Отсюда можно спуститься по эскалатору вниз и попасть на развилку, ведущую к станциям синей и кольцевой линий. Там коридоры тоже должны быть уже наглухо задраены, за них мы были относительно спокойны. Беспокойство вызывала только наша позиция, потому что мы лежали на верхних ступенях эскалаторов. Если зомби учуют нас, деваться отсюда, честно говоря, некуда.
Рация в руке Феди заскрипела и сообщила голосом оперативного дежурного:
– Внимание, группам! Утечка локализована! Все входы и выходы заперты, гермозатворы выдвинуты. Станции работают только на выход через дальний вестибюль.
– Откуда они лезут? – спросил Федя. – Выяснили?
– Нет, – сказала рация. – Поэтому вас пока не отводим за укрепления. Вы ближе всех, смотрите внимательно. Может, разберётесь, что к чему.
– Принято. Тогда начинайте уже поскорее.
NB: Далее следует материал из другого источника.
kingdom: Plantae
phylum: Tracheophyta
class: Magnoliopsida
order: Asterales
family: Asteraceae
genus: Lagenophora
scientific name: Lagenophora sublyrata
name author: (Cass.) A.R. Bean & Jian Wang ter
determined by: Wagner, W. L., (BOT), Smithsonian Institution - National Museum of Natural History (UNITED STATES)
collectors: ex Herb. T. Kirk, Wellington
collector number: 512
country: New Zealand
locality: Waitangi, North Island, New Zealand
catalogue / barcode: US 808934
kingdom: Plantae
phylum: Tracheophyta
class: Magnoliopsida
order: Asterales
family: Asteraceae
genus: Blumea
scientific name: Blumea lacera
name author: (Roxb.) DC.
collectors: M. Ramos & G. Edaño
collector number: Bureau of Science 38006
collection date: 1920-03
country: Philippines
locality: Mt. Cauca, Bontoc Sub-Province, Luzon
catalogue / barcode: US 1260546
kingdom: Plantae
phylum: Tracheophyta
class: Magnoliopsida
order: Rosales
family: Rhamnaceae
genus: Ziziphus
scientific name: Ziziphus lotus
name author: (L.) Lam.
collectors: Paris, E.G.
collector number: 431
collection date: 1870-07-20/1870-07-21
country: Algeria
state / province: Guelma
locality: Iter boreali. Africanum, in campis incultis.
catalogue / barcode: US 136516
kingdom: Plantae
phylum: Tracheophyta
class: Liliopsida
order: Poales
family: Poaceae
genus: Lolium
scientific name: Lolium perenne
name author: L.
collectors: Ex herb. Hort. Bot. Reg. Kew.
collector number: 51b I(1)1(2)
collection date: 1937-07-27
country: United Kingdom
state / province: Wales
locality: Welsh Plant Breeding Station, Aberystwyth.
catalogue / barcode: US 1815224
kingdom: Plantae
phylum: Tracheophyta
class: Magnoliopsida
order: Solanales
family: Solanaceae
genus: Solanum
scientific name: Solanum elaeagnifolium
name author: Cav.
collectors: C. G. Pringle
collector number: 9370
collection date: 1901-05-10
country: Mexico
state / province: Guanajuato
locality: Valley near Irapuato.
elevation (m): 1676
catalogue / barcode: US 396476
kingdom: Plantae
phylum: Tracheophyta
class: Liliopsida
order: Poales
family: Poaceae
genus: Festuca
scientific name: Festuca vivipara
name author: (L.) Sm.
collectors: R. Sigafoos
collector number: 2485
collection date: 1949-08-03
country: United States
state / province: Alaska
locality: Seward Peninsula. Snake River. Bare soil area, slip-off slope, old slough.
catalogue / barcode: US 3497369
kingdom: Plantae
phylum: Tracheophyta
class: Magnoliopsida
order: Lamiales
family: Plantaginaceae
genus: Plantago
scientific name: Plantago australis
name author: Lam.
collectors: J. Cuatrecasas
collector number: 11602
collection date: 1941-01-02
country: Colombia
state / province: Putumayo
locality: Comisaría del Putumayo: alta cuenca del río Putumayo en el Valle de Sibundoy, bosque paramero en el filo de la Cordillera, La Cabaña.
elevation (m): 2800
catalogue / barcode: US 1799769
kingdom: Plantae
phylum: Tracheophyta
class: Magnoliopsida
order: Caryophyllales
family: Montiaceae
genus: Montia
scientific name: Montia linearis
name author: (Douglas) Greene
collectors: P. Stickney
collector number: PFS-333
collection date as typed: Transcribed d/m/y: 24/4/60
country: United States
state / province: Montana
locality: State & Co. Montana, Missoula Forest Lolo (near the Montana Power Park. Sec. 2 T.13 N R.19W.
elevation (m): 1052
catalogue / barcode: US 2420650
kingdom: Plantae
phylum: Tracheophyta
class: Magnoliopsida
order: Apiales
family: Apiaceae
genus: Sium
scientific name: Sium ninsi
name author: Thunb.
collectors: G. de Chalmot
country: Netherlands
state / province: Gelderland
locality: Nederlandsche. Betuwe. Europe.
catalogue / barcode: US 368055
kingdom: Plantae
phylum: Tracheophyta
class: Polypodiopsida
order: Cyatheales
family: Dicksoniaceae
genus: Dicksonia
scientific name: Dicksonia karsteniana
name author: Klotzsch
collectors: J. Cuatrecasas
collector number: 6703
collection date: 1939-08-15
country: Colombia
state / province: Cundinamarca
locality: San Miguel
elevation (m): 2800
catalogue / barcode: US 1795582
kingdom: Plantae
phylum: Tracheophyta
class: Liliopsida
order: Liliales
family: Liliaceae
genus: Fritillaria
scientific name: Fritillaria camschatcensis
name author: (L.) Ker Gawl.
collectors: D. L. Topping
Мы тут у них как мотыль в аквариуме. Только шевельнись, мигом сожрут.
– Всё понимаю. Держитесь, ребята! Заказ уже сделан, сейчас они начнут.
Рация замолкла. Шум не мог привлечь зомби, но в тишине стало чуточку спокойнее. Хотелось только уточнить, какой ещё заказ и что именно начнут, но я не успел. Наверху железно брякнуло, лязгнуло и заскрипело.
– Открылись! – выдохнул Фёдор.
– Ну, сейчас начнётся! – пообещал Сфинкс и бесстрашно высунулся из-за ступеней.
Я помедлил. Наверху нарастал гомон, гвалт, рык – словно пара десятков покупателей подрались в очереди за дефицитным товаром. Любопытство пересилило, я по примеру Сфинкса подполз к краю эскалатора. И понял, что не сильно ошибся.
Самая маленькая и узкая из всех дверей, видимых с нашей позиции, теперь была распахнута настежь. Зомби, рыча и подвывая, ломились к ней, толкались, падали. Если не могли встать – ползли, а если вставали – безразлично наступали на руки и спины своих поверженных товарищей.
Дверной проём перекрывала толстая стальная решётка. Зомби не могли повредить её, поэтому просто висели гроздьями, просунув руки между прутьями и жадно тянулись к тому, что видели в глубине.
Вот один из зомби дотянулся, ухватил рукой что-то темное и мягкое. Вынул руку из решетки с спешно сунул добычу в рот. Его тут же оттёрли от двери, но он не успокоился, а напал на следующего счастливчика, урвавшего через решётку кусок съестного. Из дверей подавали ещё и ещё, и вот уже никто не висит на решётке, зомби ловят куски на лету, вырывают друг у друга из рук и прямо изо рта, ползают по полу, подбирая рассыпавшиеся остатки.
Я различил красные цвета на форменной одежде по ту сторону решетки. Почти одновременно нос почувствовал знакомый аромат – и пришло понимание, кто эти люди, что именно они раздают, уже не опасаясь, прямо в руки голодных зомби.
– Сфинкс, только не говори, что ты это придумал. Вы реально подпитываете нежить фастфудом?
– Я? Нет, что ты! Это давно отработанная схема наших заокеанских партнёров. Отлично работает, между прочим. У нас долгосрочный контракт с одной из торговых сетей.
– Но бургеры?
– А чем прикажешь их ещё кормить? Парного мяса приволочь из Елисеевского? Бургеры дешевле, сытнее и всегда под рукой почти в неограниченных количествах.
Я не верил ушам, но не мог не верить глазам. Зомби заглатывали бутерброды как офисные клерки, припоздавшие на ланч. Те, кто достаточно набил своё брюхо, соловели и теряли к драке интерес. В их глазах появлялось беспокойство. Ну конечно, на сытый желудок они острее чувствовали нехватку света Леи. Распихивая спешащих к пиршеству, сытые зомби начинали ломиться в обратном направлении. В свой уютный тёмный подвал.